How do you define successful engineering leadership?

The Philosophy

Many view technical leadership as being the “smartest architect in the room.” I see it as the opposite. My job is to build a room where I don’t have to be the smartest person because the systems, culture, and communication are so robust that the team can out-innovate me.

The Strategy

  • Alignment: Does every engineer understand how their sprint task impacts the company’s bottom line?
  • Velocity vs. Stability: We aren’t just “shipping fast”; we are building a predictable, repeatable engine that doesn’t collapse under its own weight at the next order of magnitude.
  • The Human Growth Curve: Success is when the engineering team’s capability evolves faster than the product’s complexity. If the team feels stagnant, the tech stack will soon follow.

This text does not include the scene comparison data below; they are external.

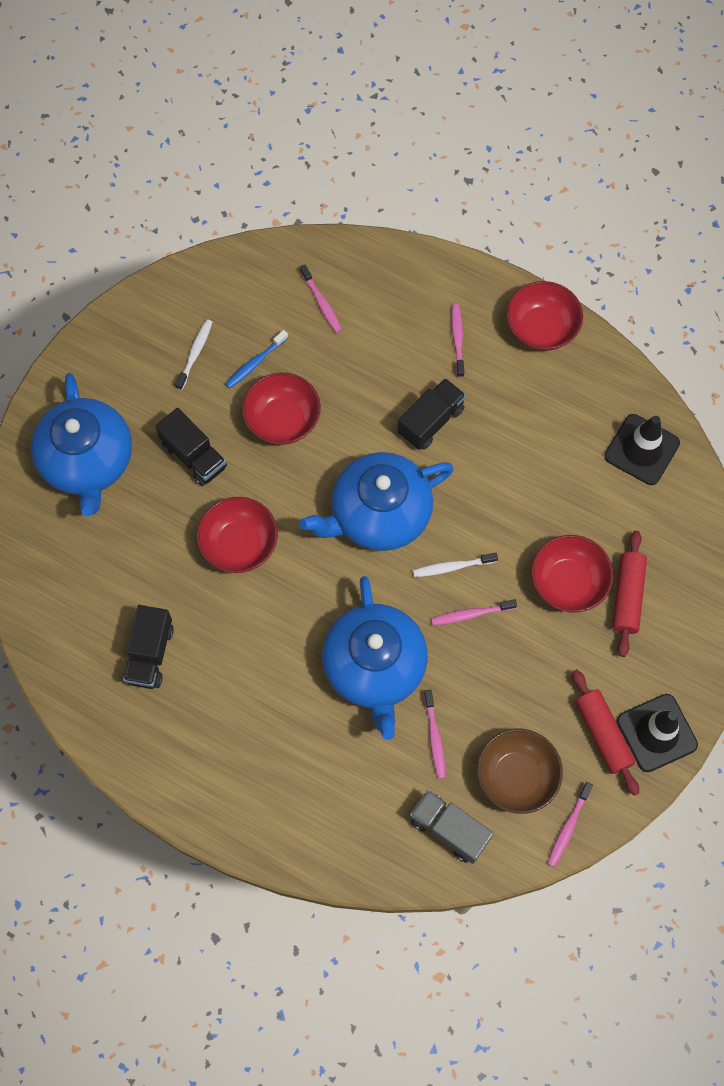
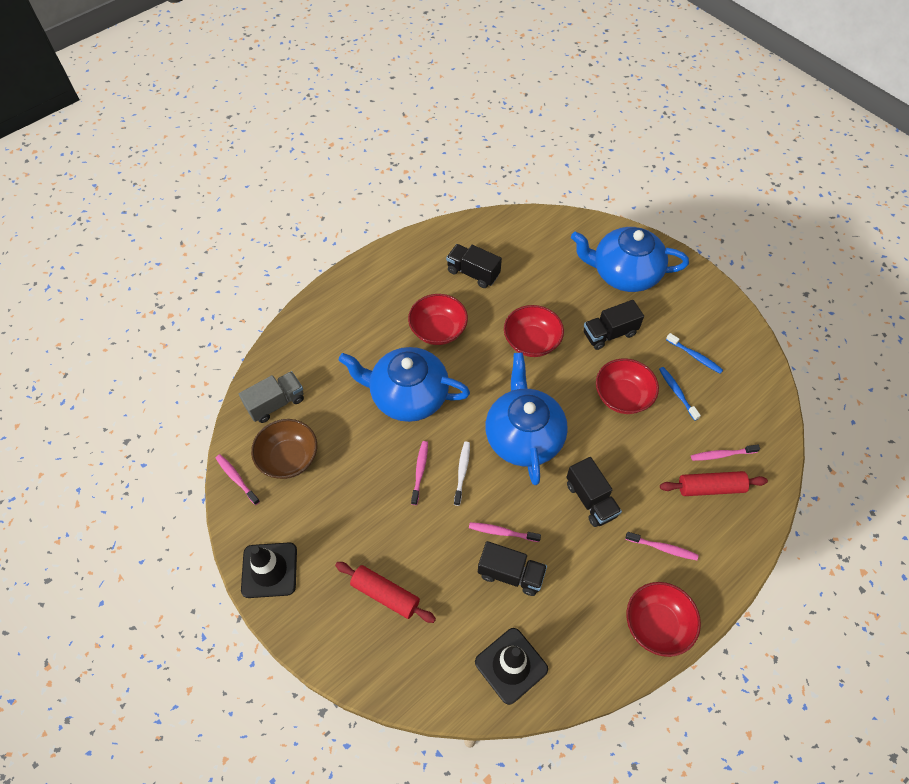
camera: 110 degrees right, 10 degrees down
(195, 354) = (694, 356): white toothbrush -> blue toothbrush
(434, 737) = (342, 416): pink toothbrush -> pink toothbrush (502, 532)
(549, 478) = (510, 574): none -> black truck
(568, 582) = (416, 552): red bowl -> red bowl (438, 330)
(603, 734) = (288, 529): red rolling pin -> red rolling pin (710, 487)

What is your approach to scaling technical organizations?

The Philosophy

Scaling isn’t just “hiring more people” - that’s often how you slow down. Scaling is about moving from Individual Heroics to Organizational Systems.

The Strategy

  • The 3-Continent Perspective: Having managed global teams, I focus on “High-Signal Communication.” As you grow, the cost of a meeting triples. I implement “Asynchronous-First” cultures that protect deep-work time while ensuring no one is blocked by a timezone.

  • Modular Autonomy: I advocate for breaking down monolithic teams into autonomous units with clear ownership. This reduces the “communication tax” and allows us to scale the headcount without scaling the bureaucracy.

  • Automation as Infrastructure: At petabyte scale, manual intervention is a failure. I treat the developer experience (CI/CD, observability, self-service infra) as a first-class product to keep the “path to production” frictionless.

How do you balance high-growth velocity with technical stability?

The Philosophy

Technical debt isn’t a “bad thing” to be avoided; it’s a set of historical decisions that no longer serve you. Like any loan, leverage can accelerate growth when investments payoff. But if velocity and returns are slowing you need a payment plan before the interest kills you.

The Strategy

  • The ROI Filter: I don’t refactor for the sake of “clean code.” I don’t refactor a micro-service with no users. I refactor when the pain on that debt - measured in bugs, downtime, or developer frustration - starts to exceed the cost of the fix.

  • Zero-Downtime Culture: Especially at scale, stability is a feature. I implement “Guardrail Engineering” where the system is designed to fail gracefully, ensuring that a Series B growth spike becomes a success story rather than a post-mortem.

  • The 70/20/10 Rule: I typically aim to dedicate 70% of resources to new features, 20% to infrastructure/debt, and 10% to R&D. This ensures we never stop innovating, but we never stop fortifying either.